- INSTRUCTION: Among the entries below, find the lines with "Auslastung" and copy them.

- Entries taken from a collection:
*** Block opens ***
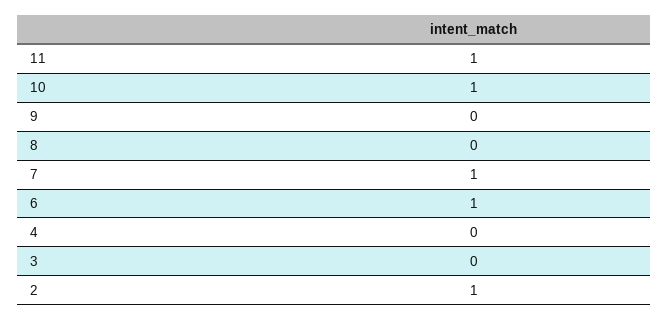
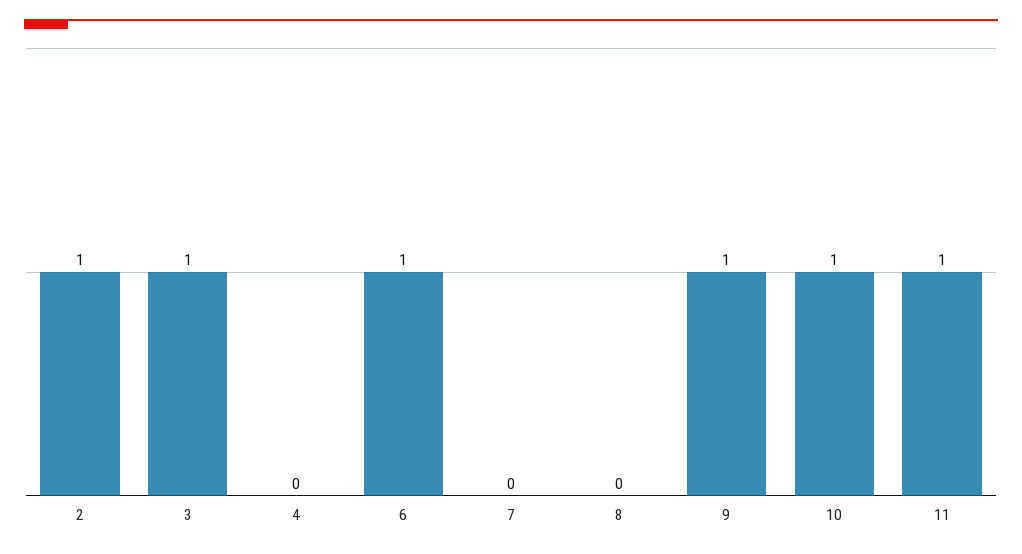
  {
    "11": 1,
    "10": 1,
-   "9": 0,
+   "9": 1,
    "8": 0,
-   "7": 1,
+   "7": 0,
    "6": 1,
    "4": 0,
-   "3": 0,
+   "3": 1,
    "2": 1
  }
*** Block closes ***
*** Block opens ***
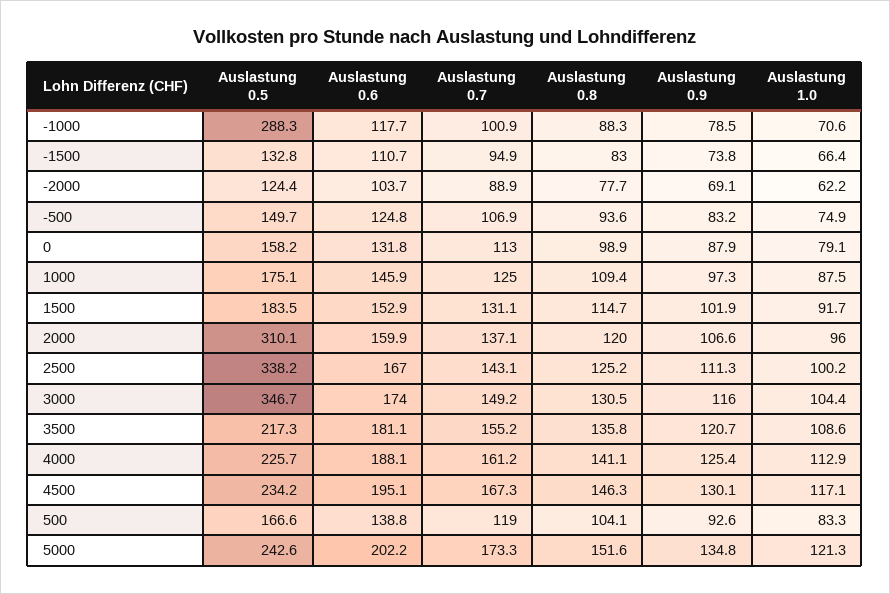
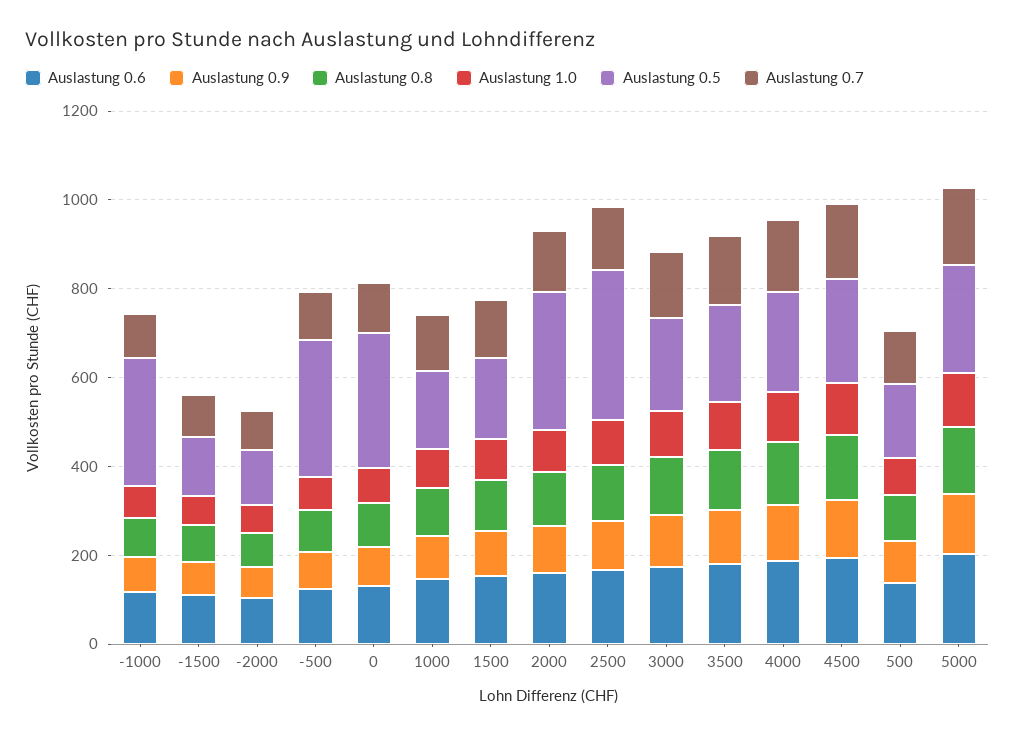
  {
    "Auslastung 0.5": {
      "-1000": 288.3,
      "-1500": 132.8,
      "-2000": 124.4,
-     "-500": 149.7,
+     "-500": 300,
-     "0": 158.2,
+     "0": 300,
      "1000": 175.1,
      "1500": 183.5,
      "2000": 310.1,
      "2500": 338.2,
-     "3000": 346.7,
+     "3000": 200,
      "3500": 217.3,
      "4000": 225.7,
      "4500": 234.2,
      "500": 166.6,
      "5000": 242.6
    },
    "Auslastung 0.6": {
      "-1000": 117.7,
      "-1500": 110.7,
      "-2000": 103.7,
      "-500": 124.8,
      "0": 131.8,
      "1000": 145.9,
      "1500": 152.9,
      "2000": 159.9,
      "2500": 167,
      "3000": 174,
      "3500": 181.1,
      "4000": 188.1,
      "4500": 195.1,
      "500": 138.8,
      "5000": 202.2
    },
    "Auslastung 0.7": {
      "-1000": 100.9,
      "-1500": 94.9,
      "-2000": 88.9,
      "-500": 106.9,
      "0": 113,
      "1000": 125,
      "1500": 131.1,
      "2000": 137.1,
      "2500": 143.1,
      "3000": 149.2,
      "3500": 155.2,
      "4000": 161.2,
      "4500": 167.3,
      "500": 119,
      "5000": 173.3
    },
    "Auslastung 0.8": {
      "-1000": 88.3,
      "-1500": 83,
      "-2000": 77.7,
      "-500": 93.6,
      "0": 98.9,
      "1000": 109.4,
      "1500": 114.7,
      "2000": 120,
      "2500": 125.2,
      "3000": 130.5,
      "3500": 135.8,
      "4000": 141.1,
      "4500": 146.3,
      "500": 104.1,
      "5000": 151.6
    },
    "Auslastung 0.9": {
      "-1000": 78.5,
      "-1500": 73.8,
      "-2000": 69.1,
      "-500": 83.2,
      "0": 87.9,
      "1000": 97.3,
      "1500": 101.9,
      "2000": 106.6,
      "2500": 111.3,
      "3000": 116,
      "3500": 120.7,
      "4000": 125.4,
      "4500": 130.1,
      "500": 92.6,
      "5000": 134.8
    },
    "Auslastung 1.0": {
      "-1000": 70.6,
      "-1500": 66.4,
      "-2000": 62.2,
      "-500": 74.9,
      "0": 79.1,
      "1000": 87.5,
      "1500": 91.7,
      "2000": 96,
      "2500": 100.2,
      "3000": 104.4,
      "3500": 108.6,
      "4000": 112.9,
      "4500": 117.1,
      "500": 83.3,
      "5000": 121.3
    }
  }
*** Block closes ***
- ANSWER AREA:
    "Auslastung 0.5": {
    "Auslastung 0.6": {
    "Auslastung 0.7": {
    "Auslastung 0.8": {
    "Auslastung 0.9": {
    "Auslastung 1.0": {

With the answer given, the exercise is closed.